== WORK ORDER ==
Print the whole listing, keeping every line exactly as given.

== RECORD SET ==
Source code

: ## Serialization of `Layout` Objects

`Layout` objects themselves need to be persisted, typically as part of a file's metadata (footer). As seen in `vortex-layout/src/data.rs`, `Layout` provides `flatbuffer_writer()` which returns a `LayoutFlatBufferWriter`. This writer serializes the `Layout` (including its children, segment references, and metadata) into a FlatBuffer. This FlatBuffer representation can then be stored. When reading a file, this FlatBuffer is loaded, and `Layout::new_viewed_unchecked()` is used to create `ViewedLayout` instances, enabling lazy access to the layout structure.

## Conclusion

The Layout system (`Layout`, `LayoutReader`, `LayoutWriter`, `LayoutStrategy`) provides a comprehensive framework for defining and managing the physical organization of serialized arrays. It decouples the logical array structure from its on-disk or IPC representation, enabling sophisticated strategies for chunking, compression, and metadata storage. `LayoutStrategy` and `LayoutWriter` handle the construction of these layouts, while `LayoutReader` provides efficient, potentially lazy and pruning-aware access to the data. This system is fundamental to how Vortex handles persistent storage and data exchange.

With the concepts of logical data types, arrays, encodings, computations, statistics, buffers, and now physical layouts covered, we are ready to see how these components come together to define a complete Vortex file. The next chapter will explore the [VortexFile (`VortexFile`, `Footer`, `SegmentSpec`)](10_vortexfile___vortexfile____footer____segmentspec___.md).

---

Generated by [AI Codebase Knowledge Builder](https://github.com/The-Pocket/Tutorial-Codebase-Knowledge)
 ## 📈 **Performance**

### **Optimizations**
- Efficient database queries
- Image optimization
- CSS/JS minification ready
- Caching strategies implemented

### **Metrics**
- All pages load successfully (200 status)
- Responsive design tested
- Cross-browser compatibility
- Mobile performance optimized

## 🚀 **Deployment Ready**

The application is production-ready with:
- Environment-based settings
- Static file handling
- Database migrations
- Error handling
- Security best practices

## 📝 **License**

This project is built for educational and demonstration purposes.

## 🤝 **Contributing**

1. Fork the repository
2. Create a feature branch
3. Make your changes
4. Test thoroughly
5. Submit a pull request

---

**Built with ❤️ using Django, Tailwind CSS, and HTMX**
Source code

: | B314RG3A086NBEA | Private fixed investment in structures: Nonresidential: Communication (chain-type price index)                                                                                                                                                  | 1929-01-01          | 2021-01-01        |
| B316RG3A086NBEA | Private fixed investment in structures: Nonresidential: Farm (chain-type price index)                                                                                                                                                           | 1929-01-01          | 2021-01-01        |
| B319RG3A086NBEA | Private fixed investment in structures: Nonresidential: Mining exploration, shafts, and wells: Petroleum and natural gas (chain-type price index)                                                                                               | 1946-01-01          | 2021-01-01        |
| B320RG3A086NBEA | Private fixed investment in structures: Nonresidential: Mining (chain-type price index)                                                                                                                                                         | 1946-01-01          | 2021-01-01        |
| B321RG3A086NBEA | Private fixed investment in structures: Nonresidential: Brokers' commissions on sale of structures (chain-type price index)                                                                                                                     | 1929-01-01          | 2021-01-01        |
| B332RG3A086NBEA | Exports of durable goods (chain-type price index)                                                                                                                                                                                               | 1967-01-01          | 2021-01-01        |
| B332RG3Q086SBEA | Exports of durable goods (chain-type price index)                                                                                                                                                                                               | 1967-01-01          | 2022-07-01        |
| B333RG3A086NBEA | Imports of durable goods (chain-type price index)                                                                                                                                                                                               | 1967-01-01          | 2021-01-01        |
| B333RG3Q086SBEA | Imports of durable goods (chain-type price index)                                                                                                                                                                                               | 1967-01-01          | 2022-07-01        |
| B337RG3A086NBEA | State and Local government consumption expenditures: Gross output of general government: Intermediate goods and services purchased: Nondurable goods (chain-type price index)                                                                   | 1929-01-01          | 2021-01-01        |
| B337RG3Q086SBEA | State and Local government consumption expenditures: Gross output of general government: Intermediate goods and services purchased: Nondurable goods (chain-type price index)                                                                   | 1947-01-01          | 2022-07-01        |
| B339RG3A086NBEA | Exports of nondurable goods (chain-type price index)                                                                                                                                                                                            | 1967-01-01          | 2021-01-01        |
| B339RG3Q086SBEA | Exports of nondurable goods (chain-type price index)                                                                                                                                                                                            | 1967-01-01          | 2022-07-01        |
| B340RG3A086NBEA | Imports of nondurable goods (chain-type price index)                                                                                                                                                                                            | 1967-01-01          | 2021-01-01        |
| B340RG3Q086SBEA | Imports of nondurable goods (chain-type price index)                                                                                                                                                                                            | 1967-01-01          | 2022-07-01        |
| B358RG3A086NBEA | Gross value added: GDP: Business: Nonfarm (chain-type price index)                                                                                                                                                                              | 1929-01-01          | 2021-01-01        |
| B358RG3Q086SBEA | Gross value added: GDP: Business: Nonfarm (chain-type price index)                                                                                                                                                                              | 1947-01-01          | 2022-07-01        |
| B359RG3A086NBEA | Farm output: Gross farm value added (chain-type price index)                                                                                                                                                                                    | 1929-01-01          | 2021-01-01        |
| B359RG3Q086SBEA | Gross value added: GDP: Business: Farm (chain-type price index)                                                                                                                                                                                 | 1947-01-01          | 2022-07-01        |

== YOUR SOLUTION ==
Source code

: ## Serialization of `Layout` Objects

`Layout` objects themselves need to be persisted, typically as part of a file's metadata (footer). As seen in `vortex-layout/src/data.rs`, `Layout` provides `flatbuffer_writer()` which returns a `LayoutFlatBufferWriter`. This writer serializes the `Layout` (including its children, segment references, and metadata) into a FlatBuffer. This FlatBuffer representation can then be stored. When reading a file, this FlatBuffer is loaded, and `Layout::new_viewed_unchecked()` is used to create `ViewedLayout` instances, enabling lazy access to the layout structure.

## Conclusion

The Layout system (`Layout`, `LayoutReader`, `LayoutWriter`, `LayoutStrategy`) provides a comprehensive framework for defining and managing the physical organization of serialized arrays. It decouples the logical array structure from its on-disk or IPC representation, enabling sophisticated strategies for chunking, compression, and metadata storage. `LayoutStrategy` and `LayoutWriter` handle the construction of these layouts, while `LayoutReader` provides efficient, potentially lazy and pruning-aware access to the data. This system is fundamental to how Vortex handles persistent storage and data exchange.

With the concepts of logical data types, arrays, encodings, computations, statistics, buffers, and now physical layouts covered, we are ready to see how these components come together to define a complete Vortex file. The next chapter will explore the [VortexFile (`VortexFile`, `Footer`, `SegmentSpec`)](10_vortexfile___vortexfile____footer____segmentspec___.md).

---

Generated by [AI Codebase Knowledge Builder](https://github.com/The-Pocket/Tutorial-Codebase-Knowledge)
 ## 📈 **Performance**

### **Optimizations**
- Efficient database queries
- Image optimization
- CSS/JS minification ready
- Caching strategies implemented

### **Metrics**
- All pages load successfully (200 status)
- Responsive design tested
- Cross-browser compatibility
- Mobile performance optimized

## 🚀 **Deployment Ready**

The application is production-ready with:
- Environment-based settings
- Static file handling
- Database migrations
- Error handling
- Security best practices

## 📝 **License**

This project is built for educational and demonstration purposes.

## 🤝 **Contributing**

1. Fork the repository
2. Create a feature branch
3. Make your changes
4. Test thoroughly
5. Submit a pull request

---

**Built with ❤️ using Django, Tailwind CSS, and HTMX**
Source code

: | B314RG3A086NBEA | Private fixed investment in structures: Nonresidential: Communication (chain-type price index)                                                                                                                                                  | 1929-01-01          | 2021-01-01        |
| B316RG3A086NBEA | Private fixed investment in structures: Nonresidential: Farm (chain-type price index)                                                                                                                                                           | 1929-01-01          | 2021-01-01        |
| B319RG3A086NBEA | Private fixed investment in structures: Nonresidential: Mining exploration, shafts, and wells: Petroleum and natural gas (chain-type price index)                                                                                               | 1946-01-01          | 2021-01-01        |
| B320RG3A086NBEA | Private fixed investment in structures: Nonresidential: Mining (chain-type price index)                                                                                                                                                         | 1946-01-01          | 2021-01-01        |
| B321RG3A086NBEA | Private fixed investment in structures: Nonresidential: Brokers' commissions on sale of structures (chain-type price index)                                                                                                                     | 1929-01-01          | 2021-01-01        |
| B332RG3A086NBEA | Exports of durable goods (chain-type price index)                                                                                                                                                                                               | 1967-01-01          | 2021-01-01        |
| B332RG3Q086SBEA | Exports of durable goods (chain-type price index)                                                                                                                                                                                               | 1967-01-01          | 2022-07-01        |
| B333RG3A086NBEA | Imports of durable goods (chain-type price index)                                                                                                                                                                                               | 1967-01-01          | 2021-01-01        |
| B333RG3Q086SBEA | Imports of durable goods (chain-type price index)                                                                                                                                                                                               | 1967-01-01          | 2022-07-01        |
| B337RG3A086NBEA | State and Local government consumption expenditures: Gross output of general government: Intermediate goods and services purchased: Nondurable goods (chain-type price index)                                                                   | 1929-01-01          | 2021-01-01        |
| B337RG3Q086SBEA | State and Local government consumption expenditures: Gross output of general government: Intermediate goods and services purchased: Nondurable goods (chain-type price index)                                                                   | 1947-01-01          | 2022-07-01        |
| B339RG3A086NBEA | Exports of nondurable goods (chain-type price index)                                                                                                                                                                                            | 1967-01-01          | 2021-01-01        |
| B339RG3Q086SBEA | Exports of nondurable goods (chain-type price index)                                                                                                                                                                                            | 1967-01-01          | 2022-07-01        |
| B340RG3A086NBEA | Imports of nondurable goods (chain-type price index)                                                                                                                                                                                            | 1967-01-01          | 2021-01-01        |
| B340RG3Q086SBEA | Imports of nondurable goods (chain-type price index)                                                                                                                                                                                            | 1967-01-01          | 2022-07-01        |
| B358RG3A086NBEA | Gross value added: GDP: Business: Nonfarm (chain-type price index)                                                                                                                                                                              | 1929-01-01          | 2021-01-01        |
| B358RG3Q086SBEA | Gross value added: GDP: Business: Nonfarm (chain-type price index)                                                                                                                                                                              | 1947-01-01          | 2022-07-01        |
| B359RG3A086NBEA | Farm output: Gross farm value added (chain-type price index)                                                                                                                                                                                    | 1929-01-01          | 2021-01-01        |
| B359RG3Q086SBEA | Gross value added: GDP: Business: Farm (chain-type price index)                                                                                                                                                                                 | 1947-01-01          | 2022-07-01        |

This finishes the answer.